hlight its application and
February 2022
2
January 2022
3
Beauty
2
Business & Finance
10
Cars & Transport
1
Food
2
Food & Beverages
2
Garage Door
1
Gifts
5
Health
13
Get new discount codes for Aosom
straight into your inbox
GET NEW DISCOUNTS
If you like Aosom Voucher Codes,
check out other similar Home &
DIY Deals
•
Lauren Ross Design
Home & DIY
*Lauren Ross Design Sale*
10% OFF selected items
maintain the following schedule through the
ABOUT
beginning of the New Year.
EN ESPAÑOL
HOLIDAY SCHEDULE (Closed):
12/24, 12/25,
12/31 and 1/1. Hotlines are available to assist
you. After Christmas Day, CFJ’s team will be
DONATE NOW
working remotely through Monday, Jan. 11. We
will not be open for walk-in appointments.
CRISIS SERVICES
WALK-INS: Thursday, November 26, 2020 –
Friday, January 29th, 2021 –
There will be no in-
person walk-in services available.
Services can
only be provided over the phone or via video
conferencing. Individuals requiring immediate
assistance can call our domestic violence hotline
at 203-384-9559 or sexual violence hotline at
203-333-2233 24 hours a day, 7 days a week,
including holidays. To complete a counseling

● ● ● ●

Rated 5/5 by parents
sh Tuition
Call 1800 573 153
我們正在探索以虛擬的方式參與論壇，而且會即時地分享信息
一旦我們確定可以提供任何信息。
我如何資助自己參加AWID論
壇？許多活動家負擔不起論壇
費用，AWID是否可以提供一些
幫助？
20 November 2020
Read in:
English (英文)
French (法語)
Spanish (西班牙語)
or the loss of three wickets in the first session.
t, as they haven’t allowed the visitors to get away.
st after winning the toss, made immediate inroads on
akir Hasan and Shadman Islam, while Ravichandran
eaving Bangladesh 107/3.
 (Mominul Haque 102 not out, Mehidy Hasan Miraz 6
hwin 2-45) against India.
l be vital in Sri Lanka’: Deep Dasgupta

● ● ● ●

(Exercise directions): Rewrite everything from the line with "Rated 5/5 by parents" down to the line with "l be vital in Sri Lanka’: Deep Dasgupta" as a Markdown table with the columns "Row" and "Line", numbering each line and leaving out any blank lines.

(Solution below):
| Row | Line |
|---|---|
| 1 | Rated 5/5 by parents |
| 2 | sh Tuition |
| 3 | Call 1800 573 153 |
| 4 | 我們正在探索以虛擬的方式參與論壇，而且會即時地分享信息 |
| 5 | 一旦我們確定可以提供任何信息。 |
| 6 | 我如何資助自己參加AWID論 |
| 7 | 壇？許多活動家負擔不起論壇 |
| 8 | 費用，AWID是否可以提供一些 |
| 9 | 幫助？ |
| 10 | 20 November 2020 |
| 11 | Read in: |
| 12 | English (英文) |
| 13 | French (法語) |
| 14 | Spanish (西班牙語) |
| 15 | or the loss of three wickets in the first session. |
| 16 | t, as they haven’t allowed the visitors to get away. |
| 17 | st after winning the toss, made immediate inroads on |
| 18 | akir Hasan and Shadman Islam, while Ravichandran |
| 19 | eaving Bangladesh 107/3. |
| 20 |  (Mominul Haque 102 not out, Mehidy Hasan Miraz 6 |
| 21 | hwin 2-45) against India. |
| 22 | l be vital in Sri Lanka’: Deep Dasgupta |